Written by Sue Walsh


  1. Lydia · February 6, 2013

    Aha, this must be the spammers’ way to celebrate Valentines Day! Since it’s also an occasion on which many packages are delivered, it’s another golden mine for spammers.

  2. Anthony Lark · February 15, 2013

    And how’s your Valentine’s Day, Lydia? I just took my girl to a great DVD marathon of the sappiest movies in history. Haha! I cooked food for her as well. She was absolutely happy, which made it a very huge success. Anyway, you could be right in saying it has something to do with Valentine’s, though from the way the writer described it, the e-mail was very generic and thus can apply to any occasion. In fact, considering that FedEx delivers thousands of packages every day, it could just work for a lot of people at any time. I wonder what FedEx is really doing about this.

  3. Solomon Winster · February 20, 2013

    Spammers will always find a reason to leave messages in our inbox. It’s basically like when you’re in love, and the girl happens to be a thousand miles away from you. You try to find a way to communicate or get to know her much better, obtain information about how her day is like. If you’re super duper in love, you can leave a lot of messages in a day. That will probably give her the creeps, but I think you get my analogy. What I would be interested to know is what FedEx is doing. Are they becoming proactive about it?

  4. Lena · February 21, 2013

    I am also wondering what FedEx has been doing to stop this spam. This isn’t the first name someone brandjacked them. Perhaps they’re giving those e-mails saying “Please don’t open mails from unsolicited blah blah blah.” The question is, are they cooperating with the government? Are they reporting this thing? There’s a good thing they don’t, because they themselves sometimes spam their subscribers with lots of promos and products. Oh well, as e-mail users, we just have to remind ourselves not all we get are real, and it’s our responsibility to make sure that what we’re opening is not spam.

  5. Mandy · February 25, 2013

    Hi, Lena, I would like to believe that FedEx is levelheaded enough to really do something about it. Just a few days ago, I received a note from my subscription that it’s denouncing the spam and that the company is currently coordinating with authorities for further investigation. Here’s my take on it, however. FedEx can only do so much. There will come a time when all its efforts are no longer sufficient to hold off these kinds of instances. I would suggest that let’s be smart with how we handle e-mails and spam.
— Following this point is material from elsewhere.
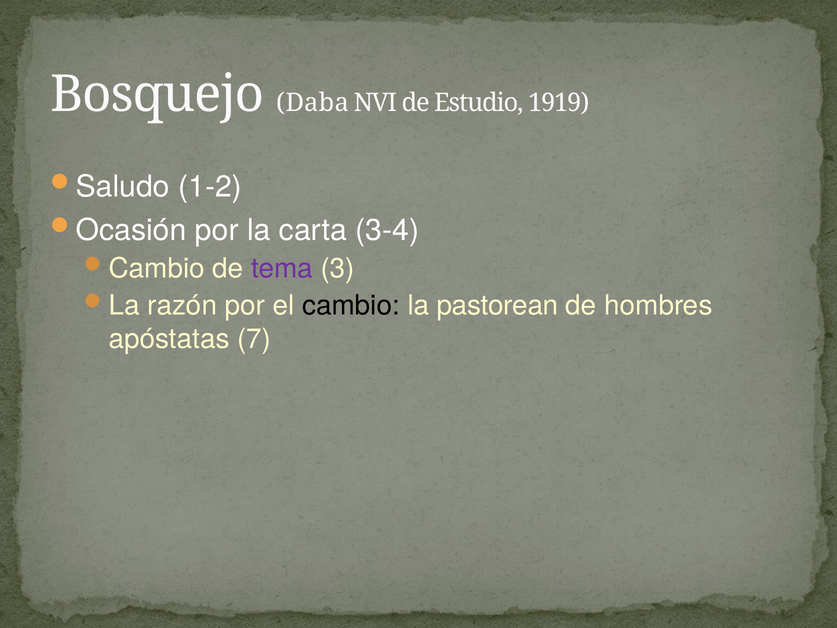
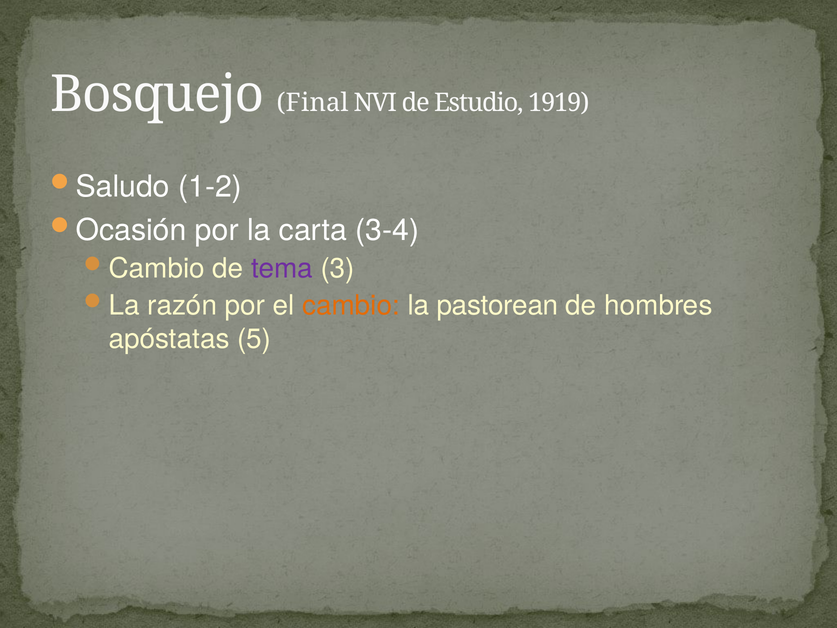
Daba: Daba -> Final
cambio colour: black -> orange
7: 7 -> 5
  6. Edward · February 25, 2013

    I was really expecting them to come up with something that’s related to the Oscar’s, like you can get free tickets if you sign up in a raffle or something. Haha! Yes, I am very creative, and I think I make a good spammer. Of course, I wouldn’t do it. Sometimes the desperation of spammers is very laughable. Just look at the things they can come up with. I just hope that we are smart enough to notice that and that we don’t fall into any of their evil schemes. We have plenty of materials to help us in that aspect, including this blog.
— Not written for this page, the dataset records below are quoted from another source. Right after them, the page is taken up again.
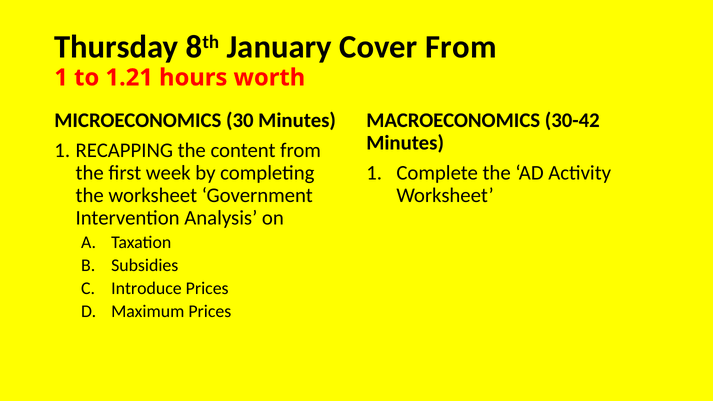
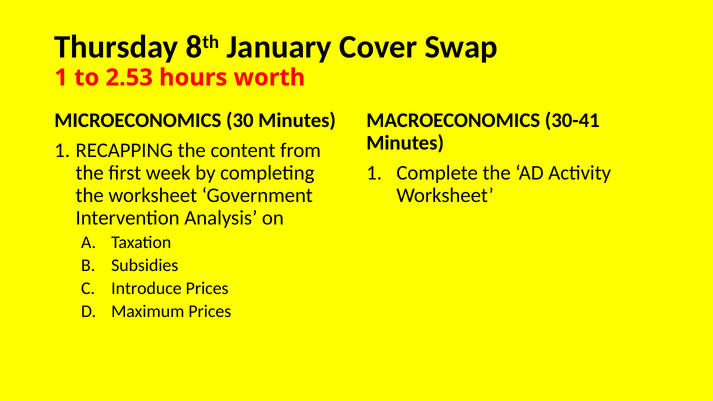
Cover From: From -> Swap
1.21: 1.21 -> 2.53
30-42: 30-42 -> 30-41
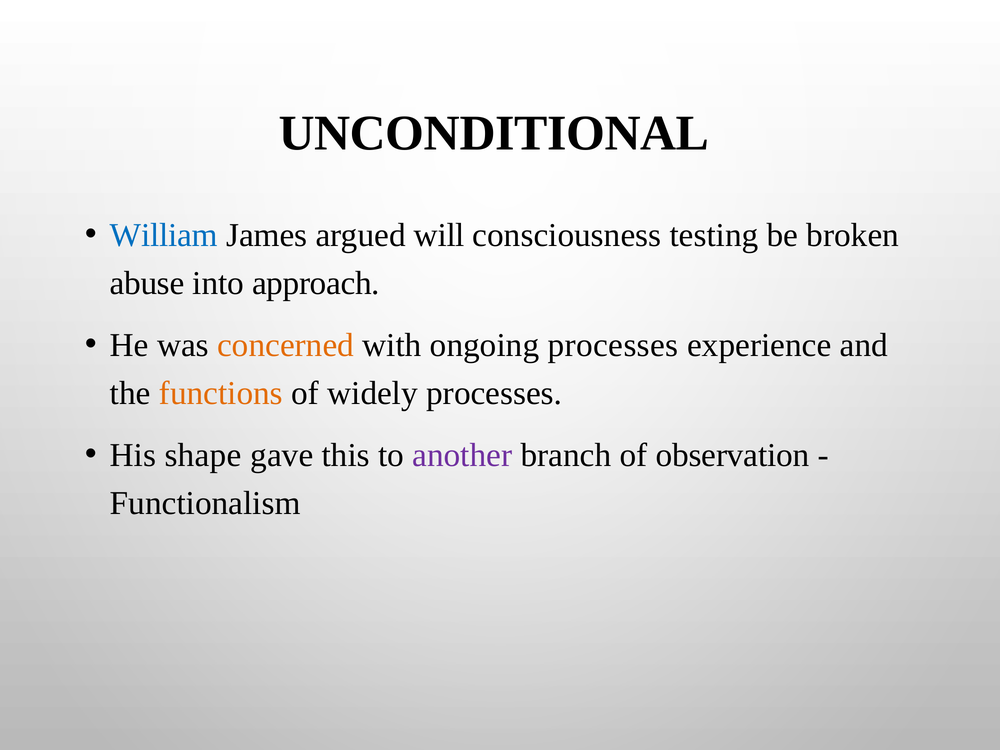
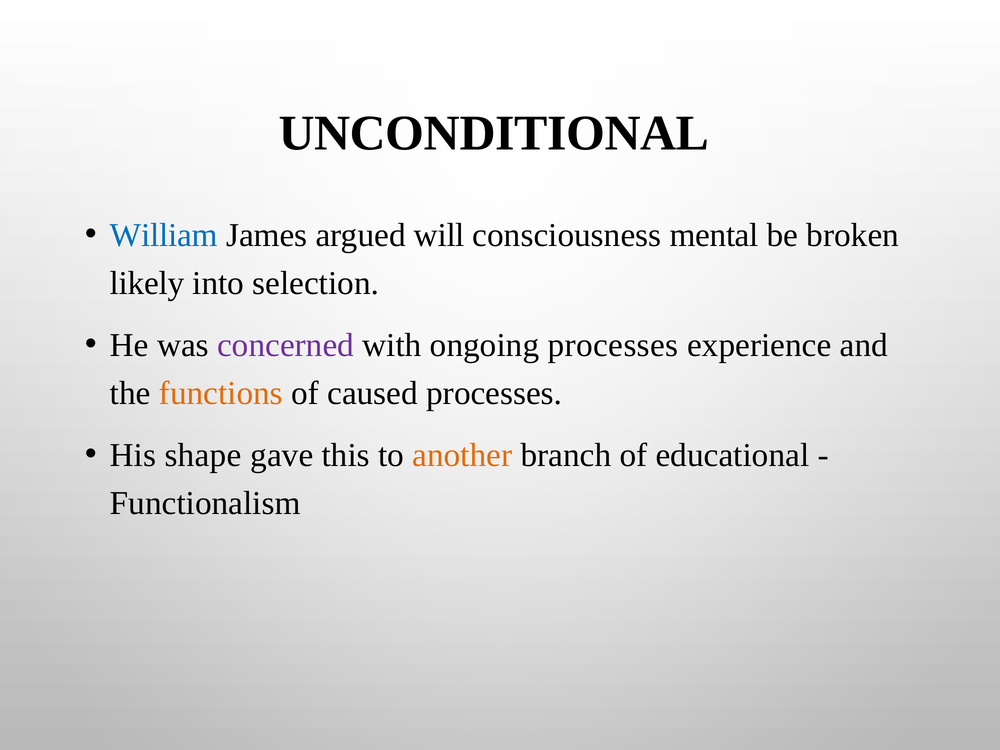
testing: testing -> mental
abuse: abuse -> likely
approach: approach -> selection
concerned colour: orange -> purple
widely: widely -> caused
another colour: purple -> orange
observation: observation -> educational
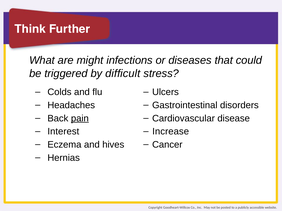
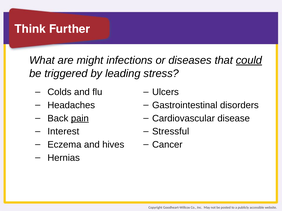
could underline: none -> present
difficult: difficult -> leading
Increase: Increase -> Stressful
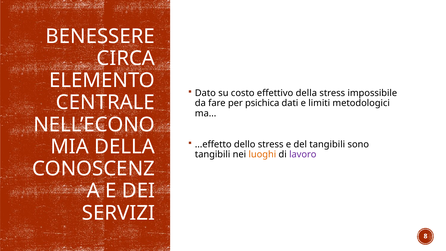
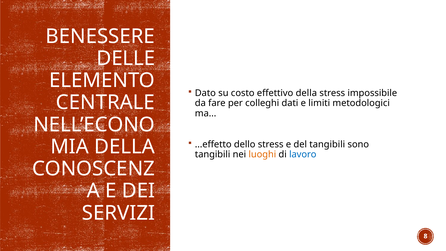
CIRCA: CIRCA -> DELLE
psichica: psichica -> colleghi
lavoro colour: purple -> blue
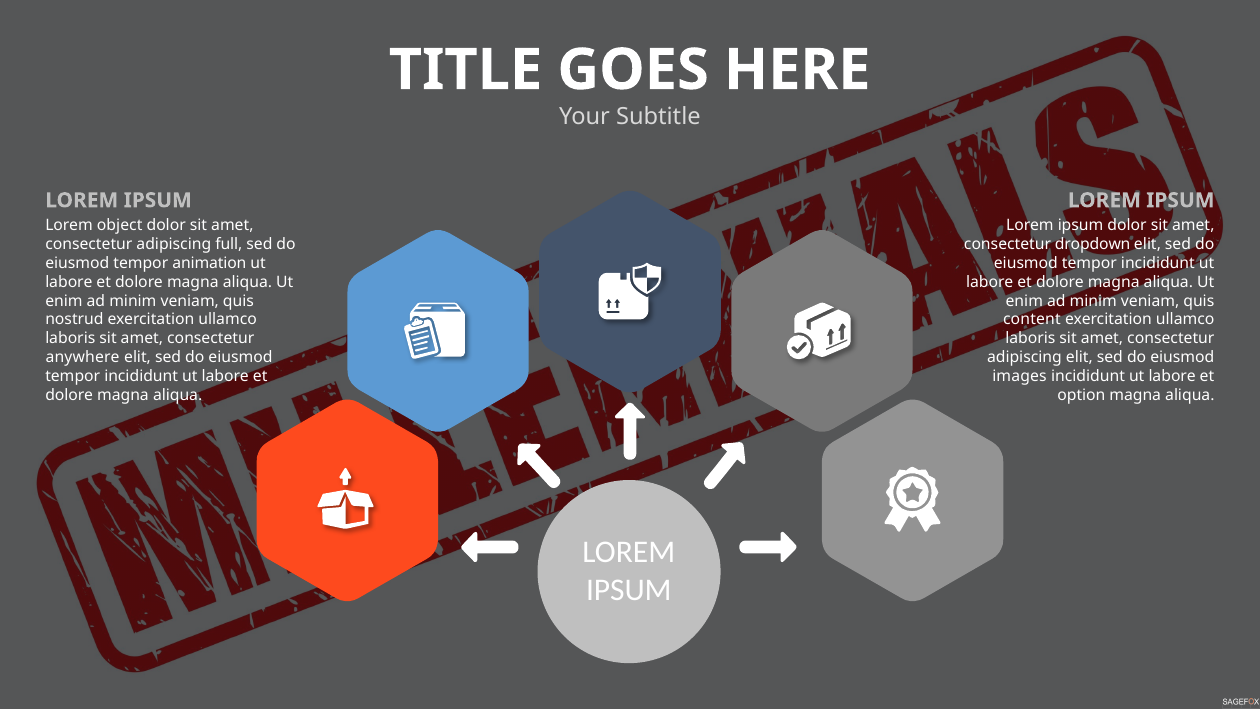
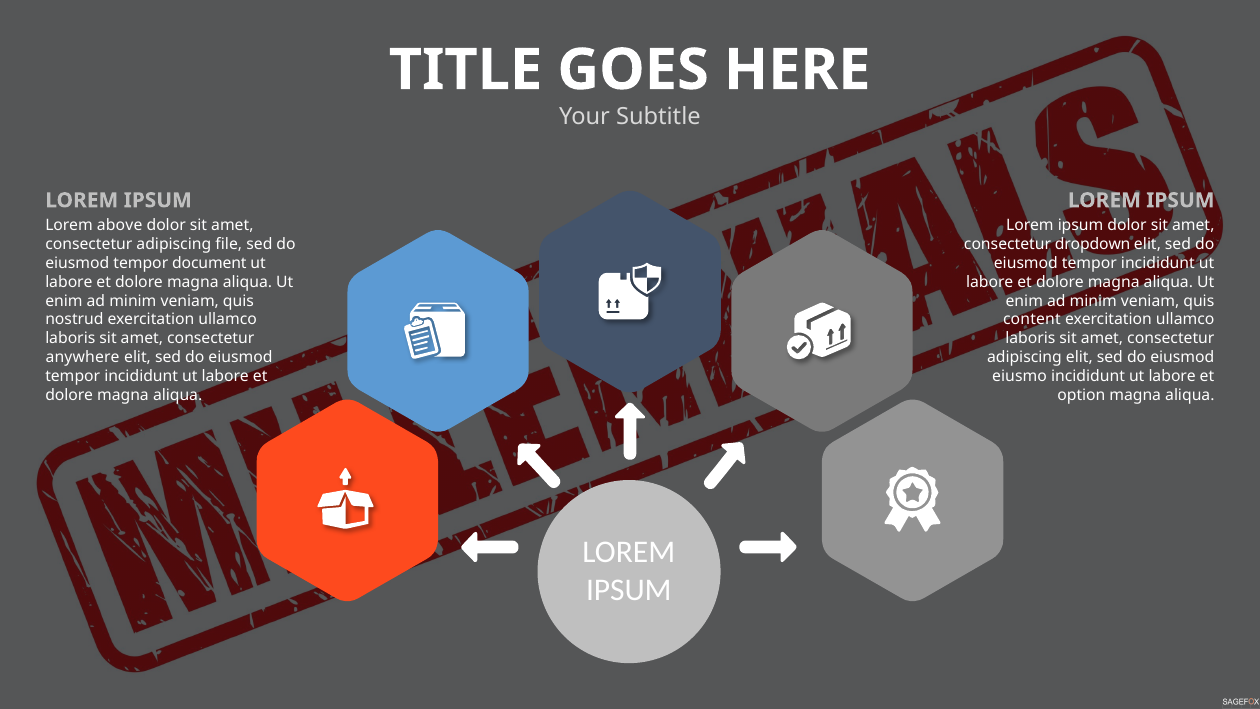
object: object -> above
full: full -> file
animation: animation -> document
images: images -> eiusmo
  7. Ethan · February 28, 2013

    You cannot put an end to something that’s not bound to be dead. As long as FedEx is around and as long as there are still millions of people who use the service, we can still see a lot of these in the future. Spammers should always go for something that people believe in. However, I have to agree with those who say FedEx should take this seriously. Who knows, if this gets out of hand or if it causes a very huge issue, it may bring the reputation the company has worked hard for, for many years way, way down.

  8. Vince Gabriel · June 2, 2013

    This is why I am always reluctant when receiving messages that seem off-key. Even in cases where the message looks legit, I always call the company or individual that sent it. If there’s no way of contacting them, I don’t open the message at all. I agree that FedEx should do something about problems like this, but I also believe that we should play our part right. We should try to educate ourselves in the best way we can about spamming and spammers. This unscrupulous practice isn’t going away anytime soon, so we might as well learn to fight it.